The Bloccos are fantastic. People come from the surrounding areas and crowd the streets, joining onto parades. Spontaneous musical erruptions catch you pleasantly by surprise and everybody walks together, beers in hand, costumes donned, ready for fun. The Bloccos happen at any time of day, from 8am to 11pm and on. The biggest we saw was in Lapa, the party district where several hundred thousand people crammed the streets, eating, drinking, kissing, fighting, pissing and endulging in all the most hedonistic, natural human pleasures immaginable. The buzz around the place was tremendous as we sat on the green hill listening to the music of the free AffroReggae concert behind us. This was the real Carnival, not the dour and serious tourist show we had watched from the stands of Sambodromo. Here, thousands of people were free to enjoy the night - the police were given no respect that night. At one point, they attempted to arrest a man with a drinks cooler, presumably on suspicion of drug possession. The advanced on him, battons in hand, but before they could get within metres of him, the mob surrounded them and began to counter attack. Random locals and friends of the man alike joined in to quickly drive the cops back, throwing anything at hand - bottles, chairs, stones. Then the man made a dash from the safety of the crowd and fled, giving the police the chance to persue him. Soon the Policia Militar had arrived and were forcing back the mob with tear gas and loaded guns. The tention rose and the crowds dispersed, clearing the way for the police to capture their man and his wife, who they dragged by her hair along the floor to their van and then drove off. More missiles followed them on the escape, but they had won. All looked angry and dissapointed for at least 2 minutes and then the fun continued as if nothing had happened.
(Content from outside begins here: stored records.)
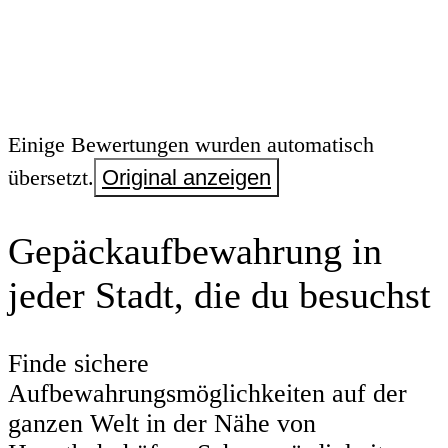
Einige Bewertungen wurden automatisch
übersetzt.
Original anzeigen
Gepäckaufbewahrung in
jeder Stadt, die du besuchst
Finde sichere
Aufbewahrungsmöglichkeiten auf der
ganzen Welt in der Nähe von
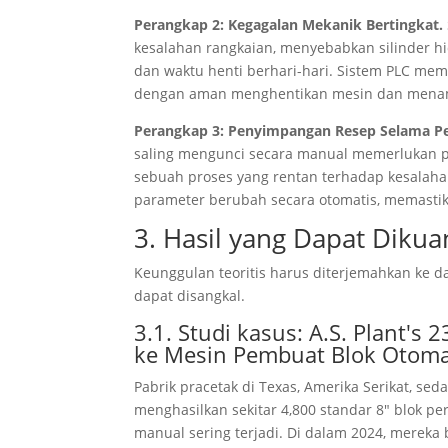
Perangkap 2: Kegagalan Mekanik Bertingkat.
kesalahan rangkaian, menyebabkan silinder h
dan waktu henti berhari-hari. Sistem PLC me
dengan aman menghentikan mesin dan menampi
Perangkap 3: Penyimpangan Resep Selama P
saling mengunci secara manual memerlukan 
sebuah proses yang rentan terhadap kesalaha
parameter berubah secara otomatis, memastik
3. Hasil yang Dapat Dikuan
Keunggulan teoritis harus diterjemahkan ke d
dapat disangkal.
3.1. Studi kasus: A.S.
Plant's
23
ke Mesin Pembuat Blok Otoma
Pabrik pracetak di Texas, Amerika Serikat, se
menghasilkan sekitar 4,800 standar 8" blok p
manual sering terjadi. Di dalam 2024, mereka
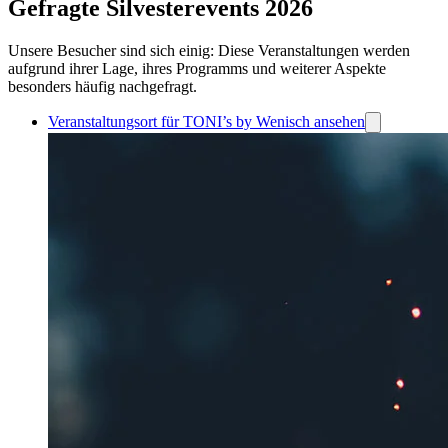
Gefragte Silvesterevents 2026
Unsere Besucher sind sich einig: Diese Veranstaltungen werden
aufgrund ihrer Lage, ihres Programms und weiterer Aspekte
besonders häufig nachgefragt.
Veranstaltungsort für TONI’s by Wenisch ansehen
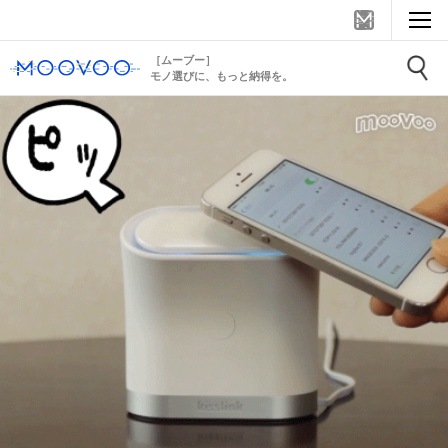
［ムーブー］
モノ選びに、もっと納得を。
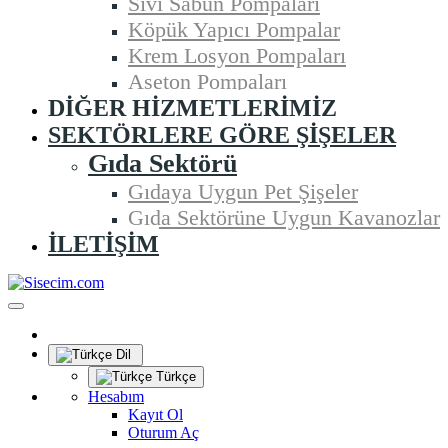
Sıvı Sabun Pompaları
Köpük Yapıcı Pompalar
Krem Losyon Pompaları
Aseton Pompaları
DIĞER HIZMETLERIMIZ
SEKTÖRLERE GÖRE ŞIŞELER
Gıda Sektörü
Gıdaya Uygun Pet Şişeler
Gıda Sektörüne Uygun Kavanozlar
İLETIŞIM
Dil
Türkçe
Hesabım
Kayıt Ol
Oturum Aç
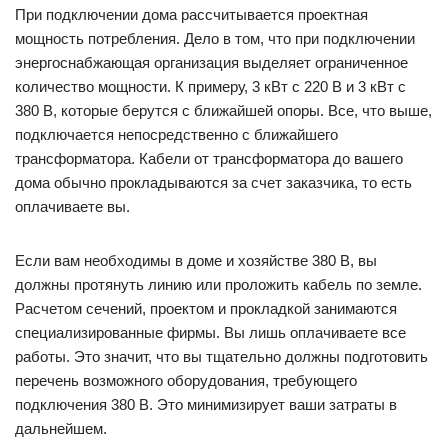
При подключении дома рассчитывается проектная
мощность потребления. Дело в том, что при подключении
энергоснабжающая организация выделяет ограниченное
количество мощности. К примеру, 3 кВт с 220 В и 3 кВт с
380 В, которые берутся с ближайшей опоры. Все, что выше,
подключается непосредственно с ближайшего
трансформатора. Кабели от трансформатора до вашего
дома обычно прокладываются за счет заказчика, то есть
оплачиваете вы.
Если вам необходимы в доме и хозяйстве 380 В, вы
должны протянуть линию или проложить кабель по земле.
Расчетом сечений, проектом и прокладкой занимаются
специализированные фирмы. Вы лишь оплачиваете все
работы. Это значит, что вы тщательно должны подготовить
перечень возможного оборудования, требующего
подключения 380 В. Это минимизирует ваши затраты в
дальнейшем.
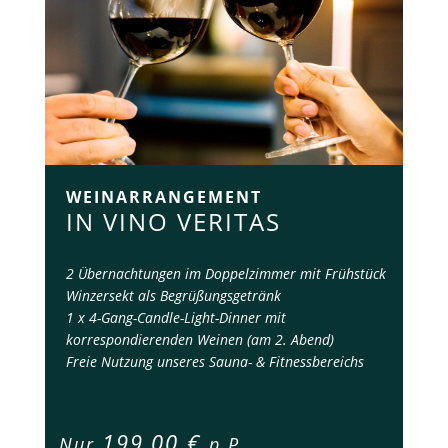
WEINARRANGEMENT
IN VINO VERITAS
2 Übernachtungen im Doppelzimmer mit Frühstück
Winzersekt als Begrüßungsgetränk
1 x 4-Gang-Candle-Light-Dinner mit
korrespondierenden Weinen (am 2. Abend)
Freie Nutzung unseres Sauna- & Fitnessbereichs
199,00 €
Nur
p.P.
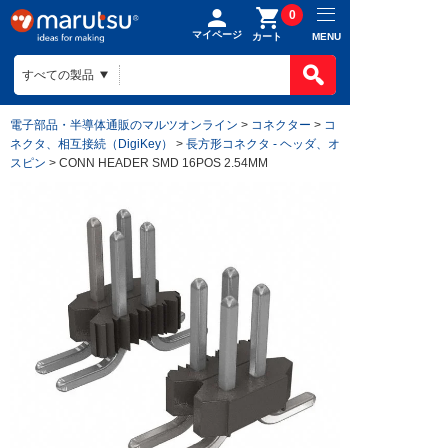
0
マイページ
MENU
カート
電子部品・半導体通販のマルツオンライン
>
コネクター
>
コ
ネクタ、相互接続（DigiKey）
>
長方形コネクタ - ヘッダ、オ
スピン
> CONN HEADER SMD 16POS 2.54MM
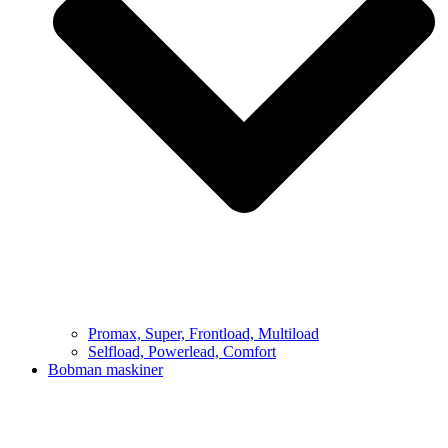
Promax, Super, Frontload, Multiload
Selfload, Powerlead, Comfort
Bobman maskiner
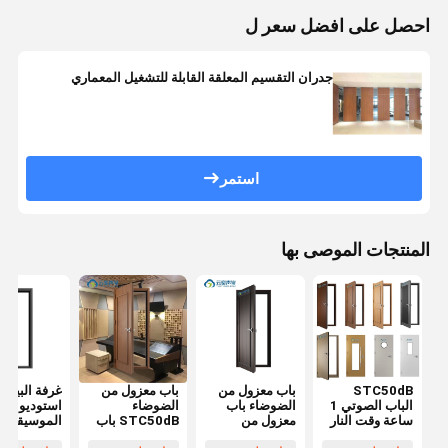
احصل على افضل سعر ل
جدران التقسيم المعلقة القابلة للتشغيل المعماري
استمر
المنتجات الموصى بها
STC50dB
باب معزول من
باب معزول من
غرفة البيانو
الباب الصوتي 1
الضوضاء باب
الضوضاء
استوديو
ساعة وقت النار
معزول من
STC50dB باب
الموسيقى غ
عزل الضوضاء
الصوت
صوتي 1 ساعة
العزل الصو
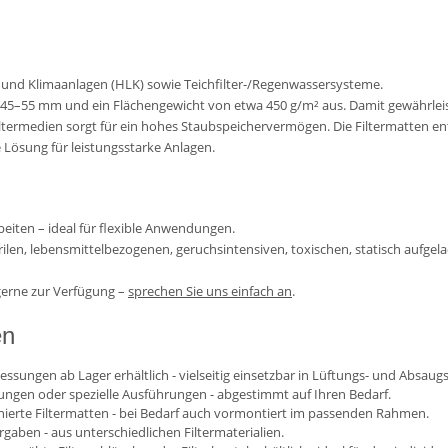
s- und Klimaanlagen (HLK) sowie Teichfilter-/Regenwassersysteme.
 45–55 mm und ein Flächengewicht von etwa 450 g/m² aus. Damit gewährleistet
ltermedien sorgt für ein hohes Staubspeichervermögen. Die Filtermatten ent
e Lösung für leistungsstarke Anlagen.
beiten – ideal für flexible Anwendungen.
terilen, lebensmittelbezogenen, geruchsintensiven, toxischen, statisch aufge
gerne zur Verfügung –
sprechen Sie uns einfach an
.
en
essungen ab Lager erhältlich - vielseitig einsetzbar in Lüftungs- und Absau
sungen oder spezielle Ausführungen - abgestimmt auf Ihren Bedarf.
onierte Filtermatten - bei Bedarf auch vormontiert im passenden Rahmen
.
orgaben - aus unterschiedlichen Filtermaterialien.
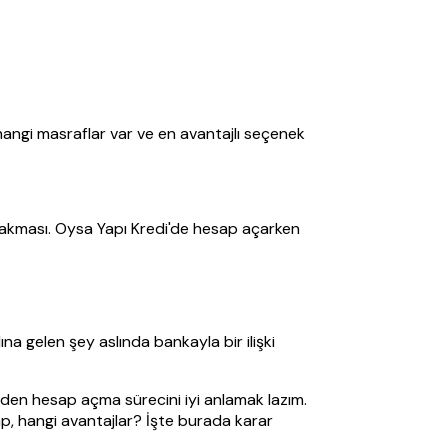
.
 hangi masraflar var ve en avantajlı seçenek
e bakması. Oysa Yapı Kredi'de hesap açarken
a gelen şey aslında bankayla bir ilişki
den hesap açma sürecini iyi anlamak lazım.
p, hangi avantajlar? İşte burada karar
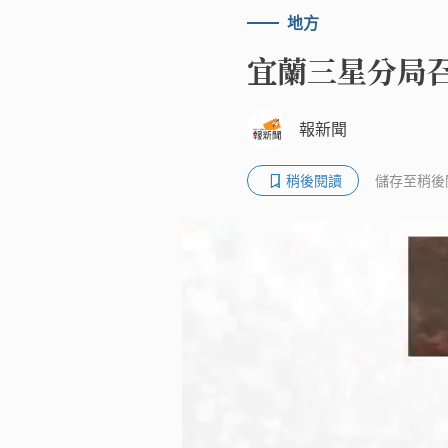
地方
宜蘭三星分局召
報新聞
稍後閱讀
儲存至稍後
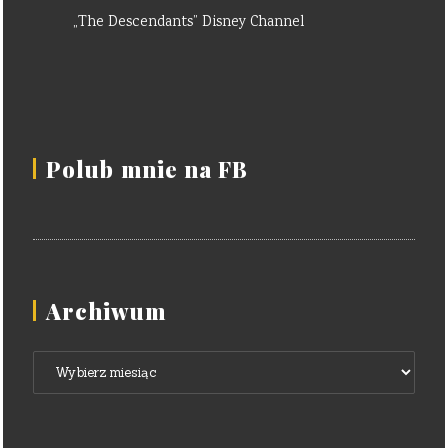
„The Descendants” Disney Channel
Polub mnie na FB
Archiwum
Archiwum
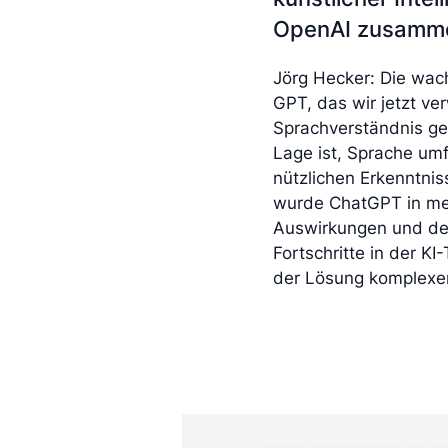
OpenAI zusamme
Jörg Hecker: Die wac
GPT, das wir jetzt ve
Sprachverständnis gez
Lage ist, Sprache umf
nützlichen Erkenntni
wurde ChatGPT in meh
Auswirkungen und den 
Fortschritte in der K
der Lösung komplexer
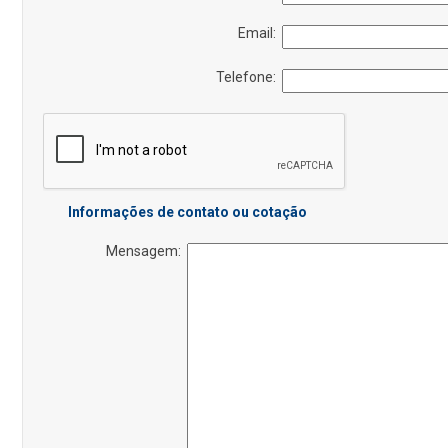
Email:
Telefone:
Informações de contato ou cotação
Mensagem:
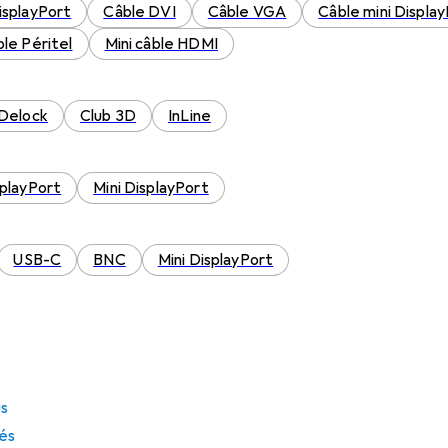
isplayPort
Câble DVI
Câble VGA
Câble mini Displa
le Péritel
Mini câble HDMI
Delock
Club 3D
InLine
playPort
Mini DisplayPort
USB-C
BNC
Mini DisplayPort
us
tés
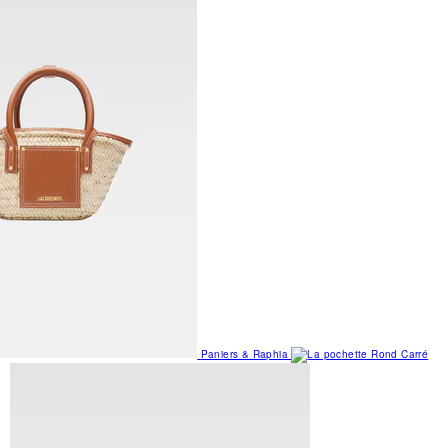
Paniers & Raphia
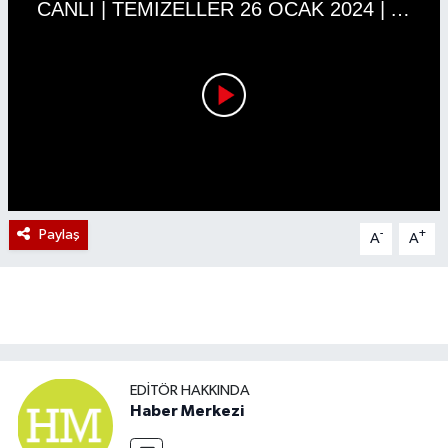
Paylaş
-
+
A
A
EDITÖR HAKKINDA
Haber Merkezi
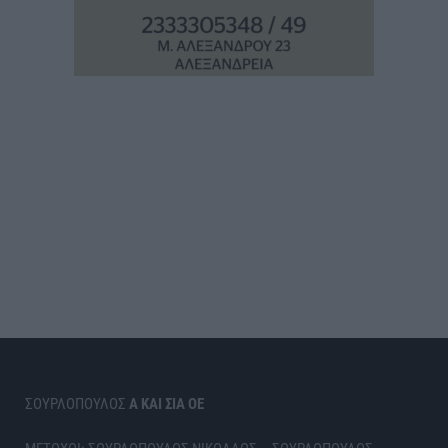
ΣΟΥΡΛΟΠΟΥΛΟΣ
Α ΚΑΙ ΣΙΑ ΟΕ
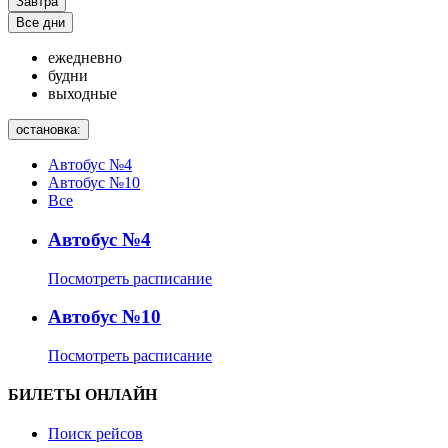
Завтра
Все дни
ежедневно
будни
выходные
остановка:
Автобус №4
Автобус №10
Все
Автобус №4
Посмотреть расписание
Автобус №10
Посмотреть расписание
БИЛЕТЫ ОНЛАЙН
Поиск рейсов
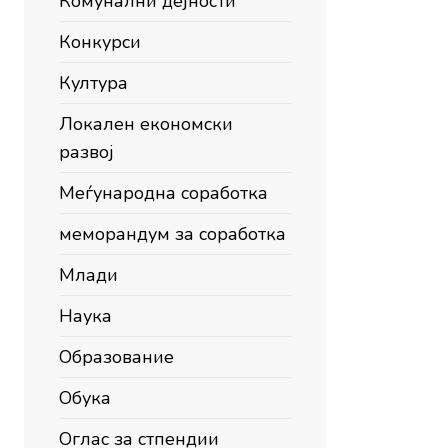
Комунални дејности
Конкурси
Култура
Локален економски
развој
Меѓународна соработка
меморандум за соработка
Млади
Наука
Образование
Обука
Оглас за стпендии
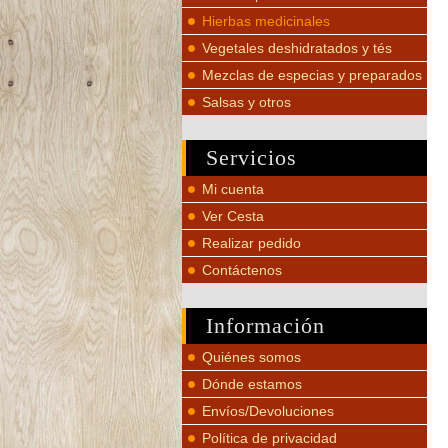
Hierbas medicinales
Vegetales deshidratados y tés
Mezclas de especias y preparados
Salsas y otros
Servicios
Mi cuenta
Ver Cesta
Realizar pedido
Contáctenos
Información
Quiénes somos
Dónde estamos
Envíos/Devoluciones
Política de privacidad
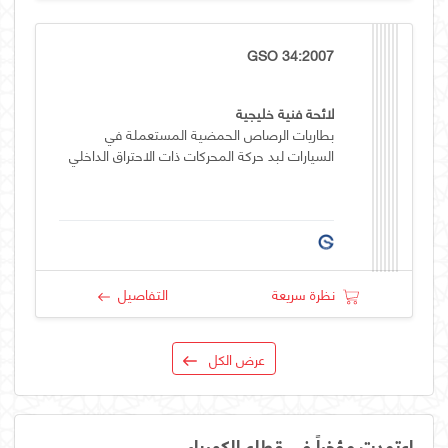
GSO 34:2007
لائحة فنية خليجية
بطاريات الرصاص الحمضية المستعملة في
السيارات لبد حركة المحركات ذات الاحتراق الداخلي
نظرة سريعة
التفاصيل
عرض الكل
اعتمدت مؤخراً في قطاع الكهرباء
Now Carnival is over and my friends at the hostel are leaving. I've decided to dedicate my remaining time here to reading, writing and walking around town by myself. I'm looking forward to having some time alone and travelling down to Argentina. The two books I'm reading right now, Jack Kerouac's 'The Dharma Bums' and Paul Theroux's 'The Old Patagonian Express' should prepare me well for the next chapter of my adventure and not too long from now I'll be back in England, eating curries and roasts with pints of bitter.